There is a TIME to teach them independence, responsibility, self-reliance. To be firm but friendly, to discipline with love, for soon, so soon, there will be a time to let them go to try their wings, for children won't wait.

There is a TIME to treasure every fleeting minute of their childhood.







Just eighteen precious years to inspire and train them. We will not exchange this birthright for a mess of pottage called social position, or business success, or professional reputation.

An HOUR of concern TODAY may save years of heartache tomorrow. The house will wait. The dishes will wait. The new room can wait. But children don't wait.

There will be a TIME when there will be no slamming of doors. No toys on the stairs, no childhood quarrels, no fingerprints on the wallpaper. Then may we look back with joy and not regret. There will be a time to concentrate on service outside our home; On visiting the sick, the bereaved, the discouraged, the untaught, to give ourselves to the "least of these." There will be a time to look back and know that these years of love were not wasted. We pray there will be a time to see our children upright and honest souls, loving God and serving all.

God, GIVE US WISDOM to see that today is the day with our children. That there is no unimportant moment in their lives. May we know that no other career is so precious, no other work so rewarding, no other task so urgent. May we not defer it nor neglect it, but by Thy Spirit accept it gladly, joyously, and by Thy grace realize that the time is short and our time is now,

*FOR CHILDREN WON'T WAIT!*


----------



## Lyris (Mar 29, 2012)

Congratulations! No better smell than a newborn's head.


----------



## that_girl (Jul 6, 2011)

YAY!!! congrats!!


----------



## Holland (Aug 20, 2012)

Congratulations C2W fantastic news :yay:

Wishing you a happy and healthy pregnancy.


----------



## Caribbean Man (Jun 3, 2012)

Congratulations and best wishes to you and your husband on your pregnancy.
Here's one of my favourites by Sting , a song about love and life.

Sting, Fields Of Gold.value


----------



## Created2Write (Aug 25, 2011)

Thanks everyone! 

SA, that poem was lovely.


----------



## Coffee Amore (Dec 15, 2011)

Congratulations, C2W! I am so happy for you. 

I still remember my excitement at my first pregnancy.
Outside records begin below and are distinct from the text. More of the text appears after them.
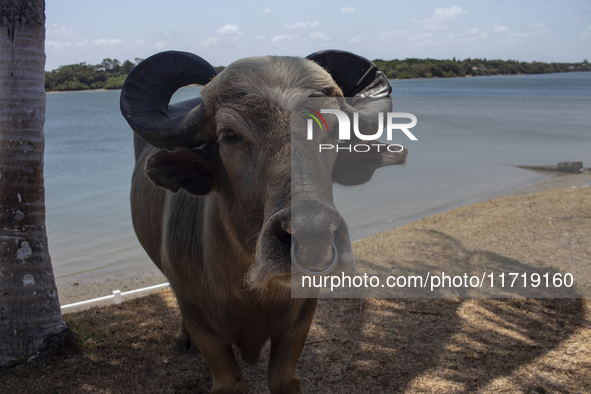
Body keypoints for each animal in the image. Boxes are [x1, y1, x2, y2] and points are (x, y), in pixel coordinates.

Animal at [119, 50, 408, 394]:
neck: (251, 291)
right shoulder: (202, 324)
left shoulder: (301, 318)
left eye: (334, 133)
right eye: (229, 136)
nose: (313, 237)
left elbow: (285, 379)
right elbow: (227, 381)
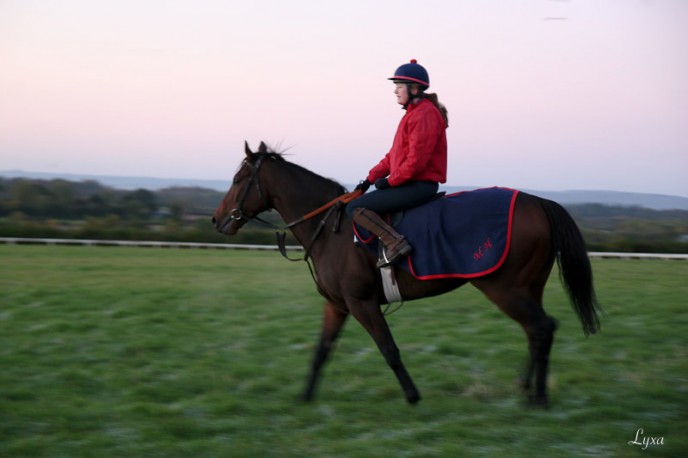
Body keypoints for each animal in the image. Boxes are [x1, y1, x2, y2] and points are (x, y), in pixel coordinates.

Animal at [212, 141, 600, 406]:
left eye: (237, 178)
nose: (217, 220)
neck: (331, 231)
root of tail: (538, 202)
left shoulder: (362, 302)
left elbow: (389, 348)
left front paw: (413, 395)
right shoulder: (337, 304)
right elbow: (321, 350)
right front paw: (305, 396)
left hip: (504, 288)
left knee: (541, 327)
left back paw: (538, 399)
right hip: (527, 287)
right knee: (537, 331)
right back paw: (527, 388)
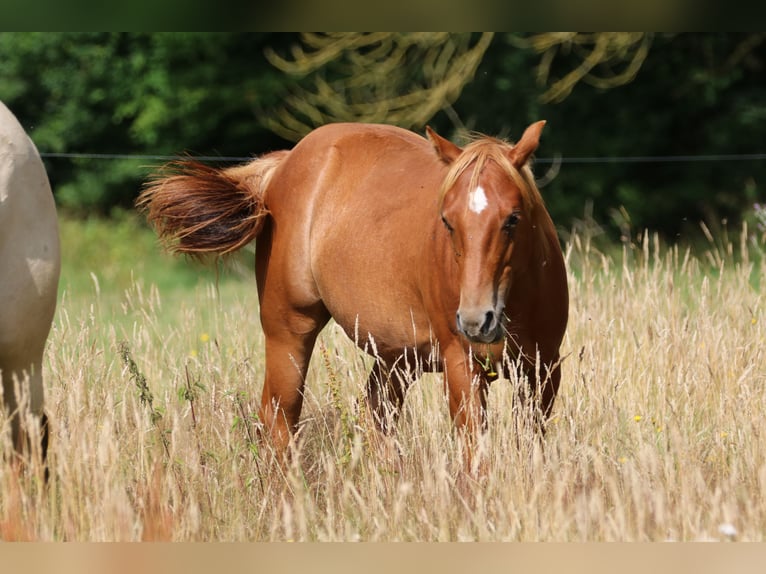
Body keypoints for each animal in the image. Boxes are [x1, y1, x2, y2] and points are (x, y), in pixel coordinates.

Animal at [138, 121, 568, 454]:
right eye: (447, 221)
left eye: (513, 218)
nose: (477, 320)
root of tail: (284, 164)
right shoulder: (463, 369)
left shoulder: (542, 373)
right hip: (289, 333)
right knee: (279, 421)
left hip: (397, 357)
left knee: (377, 414)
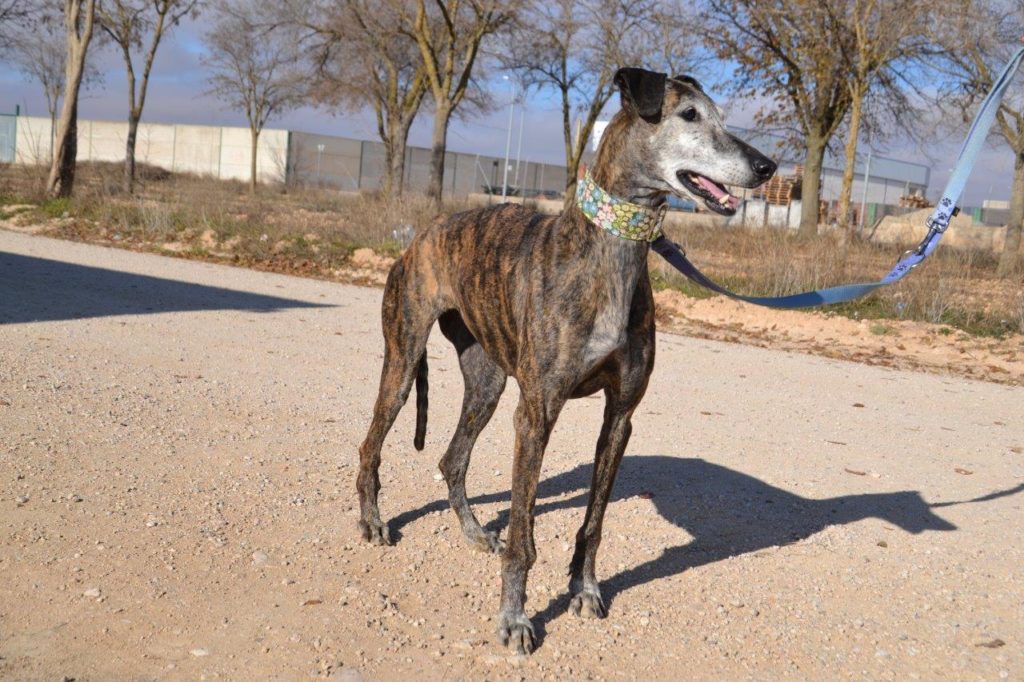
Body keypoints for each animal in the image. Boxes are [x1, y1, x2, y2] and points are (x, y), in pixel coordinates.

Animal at [358, 66, 774, 651]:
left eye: (721, 117)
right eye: (689, 115)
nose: (767, 167)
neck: (611, 254)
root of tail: (423, 234)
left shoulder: (620, 416)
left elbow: (594, 522)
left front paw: (584, 589)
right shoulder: (536, 414)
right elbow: (523, 534)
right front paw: (514, 617)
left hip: (486, 385)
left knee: (452, 460)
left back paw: (474, 532)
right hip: (402, 360)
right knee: (371, 445)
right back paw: (373, 521)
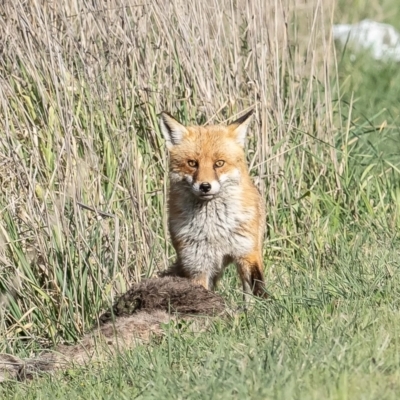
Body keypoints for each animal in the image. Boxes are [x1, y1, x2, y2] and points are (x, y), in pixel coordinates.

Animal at [159, 111, 266, 298]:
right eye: (192, 163)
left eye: (219, 163)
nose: (205, 186)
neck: (215, 231)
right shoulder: (197, 265)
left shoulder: (247, 254)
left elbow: (256, 294)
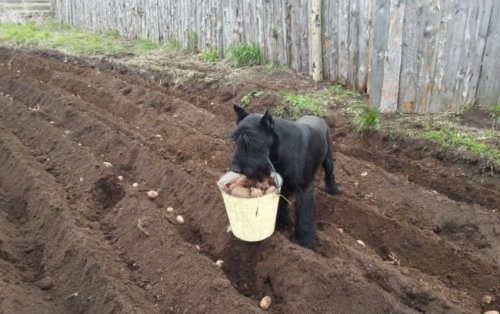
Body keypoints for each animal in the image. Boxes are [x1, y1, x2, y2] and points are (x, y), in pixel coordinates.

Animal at [229, 105, 340, 248]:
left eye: (252, 142)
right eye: (235, 141)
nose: (235, 169)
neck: (278, 150)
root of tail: (318, 117)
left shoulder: (304, 188)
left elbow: (305, 215)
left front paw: (306, 240)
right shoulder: (281, 184)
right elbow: (280, 205)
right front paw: (280, 224)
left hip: (328, 159)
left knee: (330, 173)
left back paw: (334, 190)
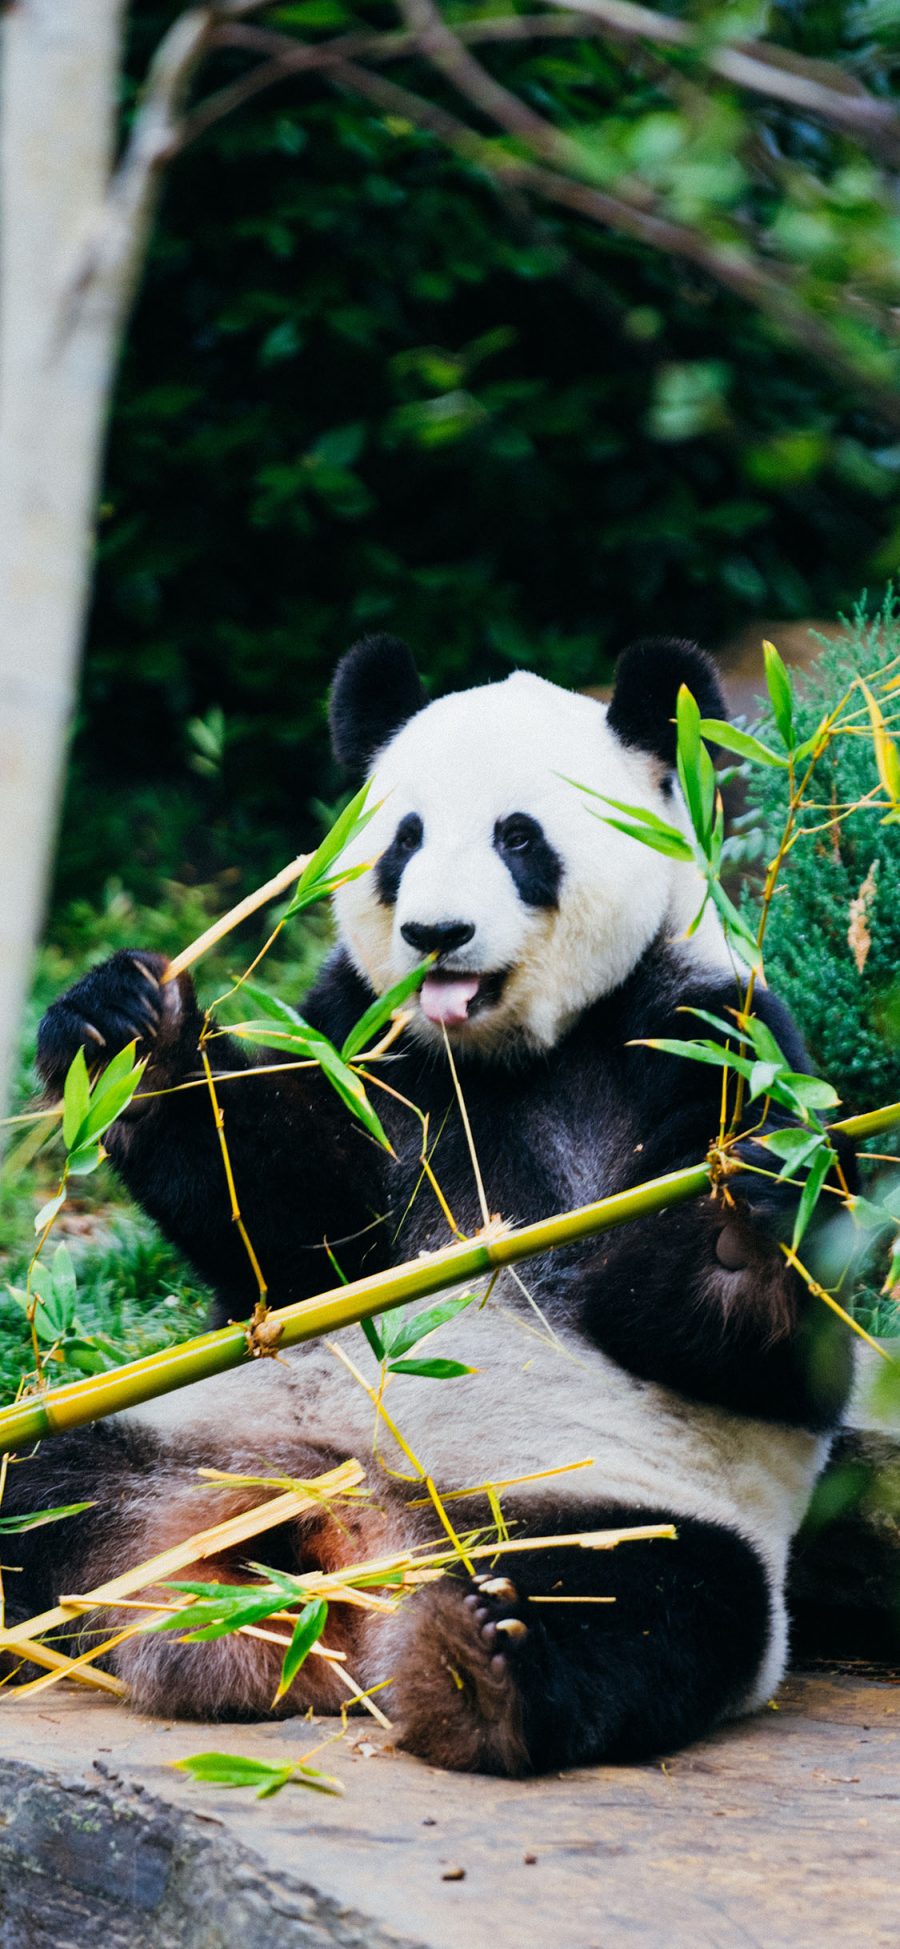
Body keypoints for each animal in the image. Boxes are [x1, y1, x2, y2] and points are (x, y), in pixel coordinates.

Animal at [10, 643, 845, 1785]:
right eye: (403, 839)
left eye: (518, 836)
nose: (435, 934)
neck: (498, 1049)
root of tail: (343, 1549)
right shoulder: (359, 1039)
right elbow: (290, 1234)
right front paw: (128, 1032)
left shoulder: (712, 1030)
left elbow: (761, 1346)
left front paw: (743, 1214)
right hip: (181, 1439)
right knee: (36, 1493)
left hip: (605, 1508)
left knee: (653, 1598)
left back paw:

You'll carry that feeling with you for the rest of your life. And when the child is acting up years later, you'll draw on that memory a lot too. Take lots of photos. They grow up fast. I didn't quite understand what people meant by it when they said it to me, but now I do. Give them memories, not necessarily things. 

You'll be a great mother.


----------



## Created2Write (Aug 25, 2011)

Thanks CA!  I'm definitely anxious, but I'm also excited.


----------



## Created2Write (Aug 25, 2011)

Zanne said:


> Oh, C2W, that's wonderful news! Congratulations to you and your husband! I remember you saying that kids were not in your immediate future, but God has a way of blessing us in ways we can not imagine! I have no doubt that this surprise will be the best blessing of your life!! Take care of yourself, and don't be afraid to get lots of rest in your first trimester. Keep us updated!


We definitely weren't planning on this. Last month I had a strange cycle, and wasn't sure when I would ovulate. lol. Looks like God had a very different plan than the one we had. But I am so so happy, and so is my husband.  So I am thankful.


----------



## SaltInWound (Jan 2, 2013)

Congrats! It has been 22 years since I was in your shoes. How time flies. Enjoy every moment. Take lots of pictures.


----------